━━━ DATA TO EXAMINE
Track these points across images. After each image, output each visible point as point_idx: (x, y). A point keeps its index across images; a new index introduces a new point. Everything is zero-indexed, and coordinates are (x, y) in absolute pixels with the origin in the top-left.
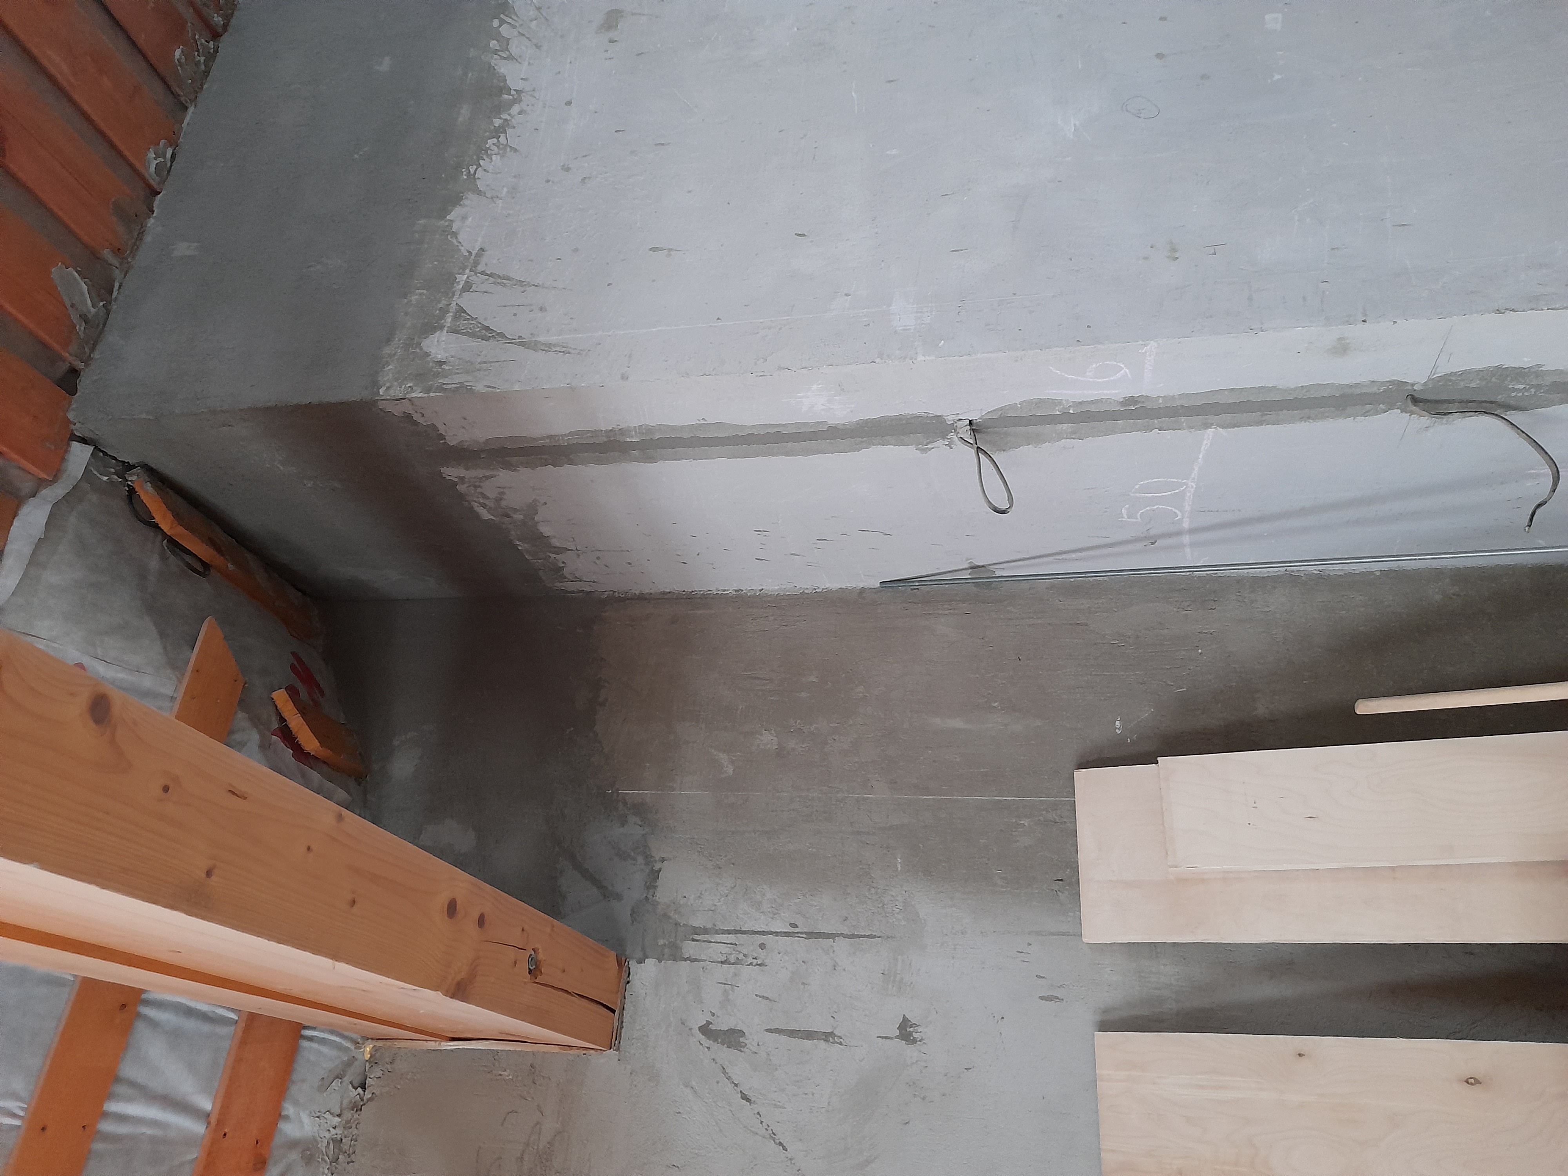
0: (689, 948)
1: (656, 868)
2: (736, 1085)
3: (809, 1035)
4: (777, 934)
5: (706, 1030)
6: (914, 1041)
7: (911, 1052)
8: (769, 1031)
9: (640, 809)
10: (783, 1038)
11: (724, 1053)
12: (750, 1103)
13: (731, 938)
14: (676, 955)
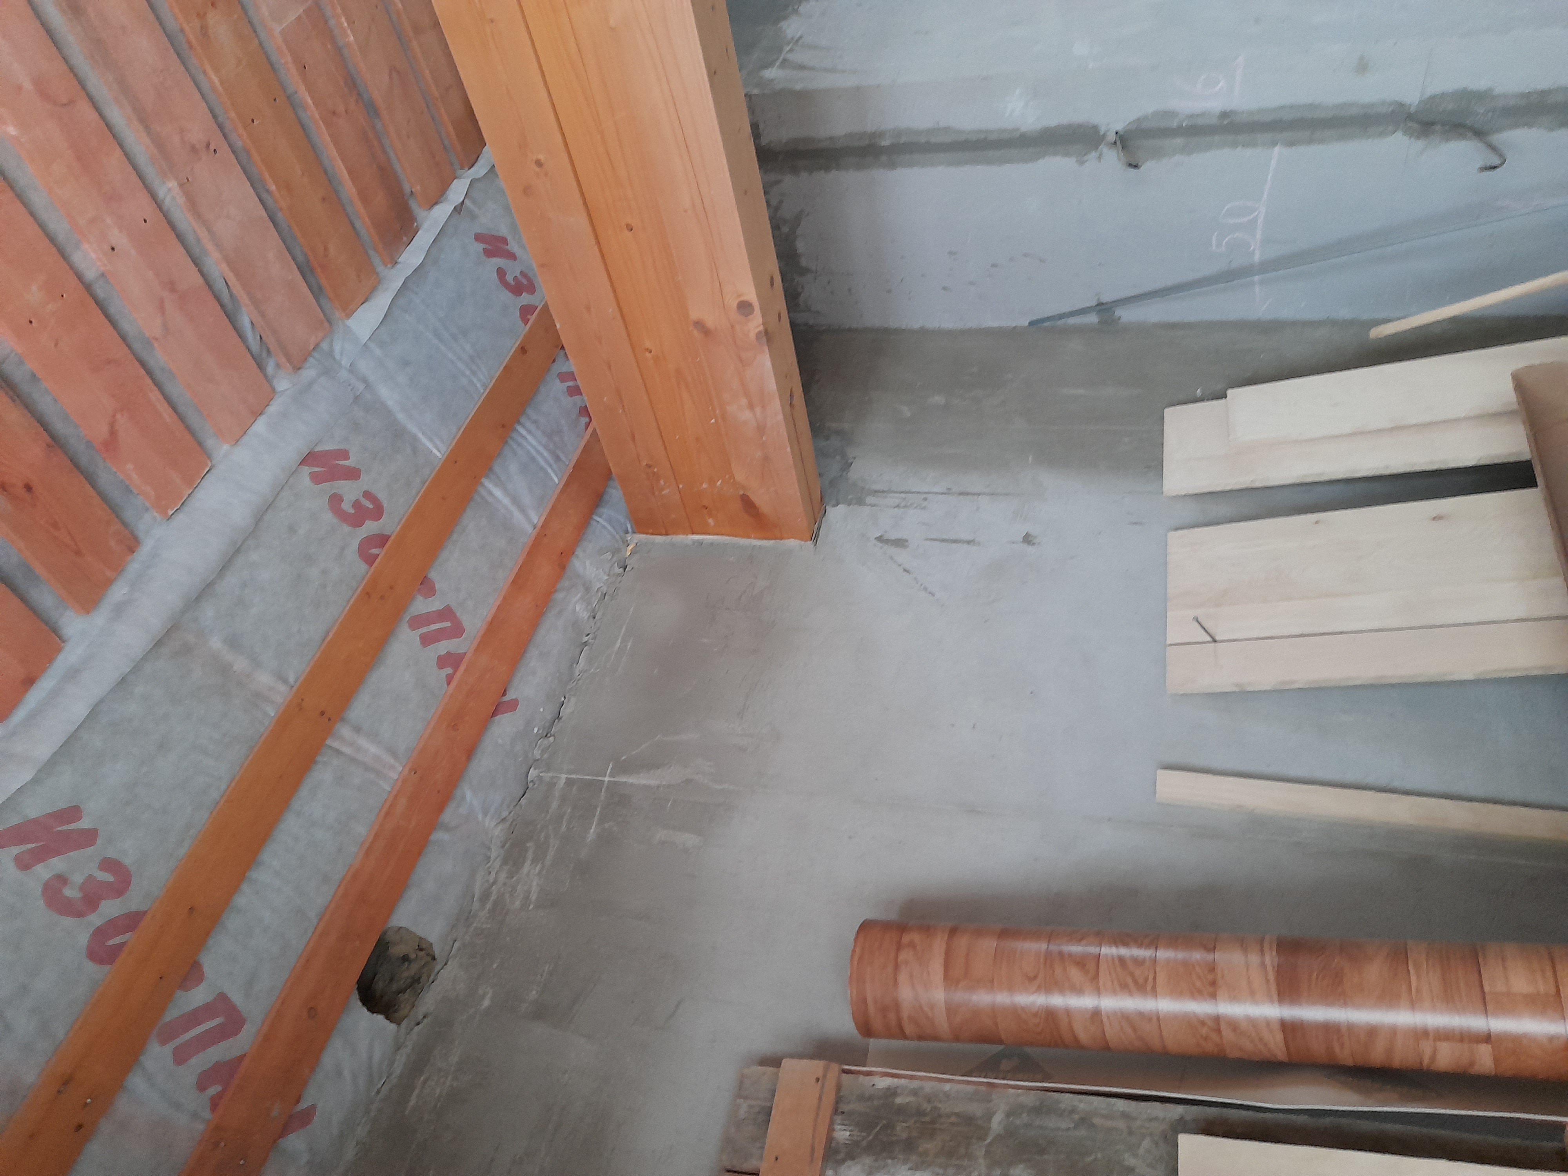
0: (870, 500)
1: (850, 461)
2: (900, 565)
3: (956, 541)
4: (936, 493)
5: (880, 539)
6: (1034, 544)
7: (1030, 549)
8: (927, 539)
9: (839, 433)
10: (937, 543)
11: (892, 550)
12: (910, 574)
13: (903, 495)
14: (860, 502)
━━━━━━
DIRECTIONS: I'd like every record transcribed exactly, with no pictures carried over.

FINAL ANSWER:
Track these points across images. After each image, output each visible point as point_idx: (x, y). A point keeps its index across images; a new index introduces a new point. Everything is zero-indexed, and coordinates are (x, y) in absolute pixels with the origin in the top-left.
0: (689, 948)
1: (656, 868)
2: (736, 1085)
3: (809, 1035)
4: (777, 934)
5: (706, 1030)
6: (914, 1041)
7: (911, 1052)
8: (769, 1031)
9: (640, 809)
10: (783, 1038)
11: (724, 1053)
12: (750, 1103)
13: (731, 938)
14: (676, 955)
0: (870, 500)
1: (850, 461)
2: (900, 565)
3: (956, 541)
4: (936, 493)
5: (880, 539)
6: (1034, 544)
7: (1030, 549)
8: (927, 539)
9: (839, 433)
10: (937, 543)
11: (892, 550)
12: (910, 574)
13: (903, 495)
14: (860, 502)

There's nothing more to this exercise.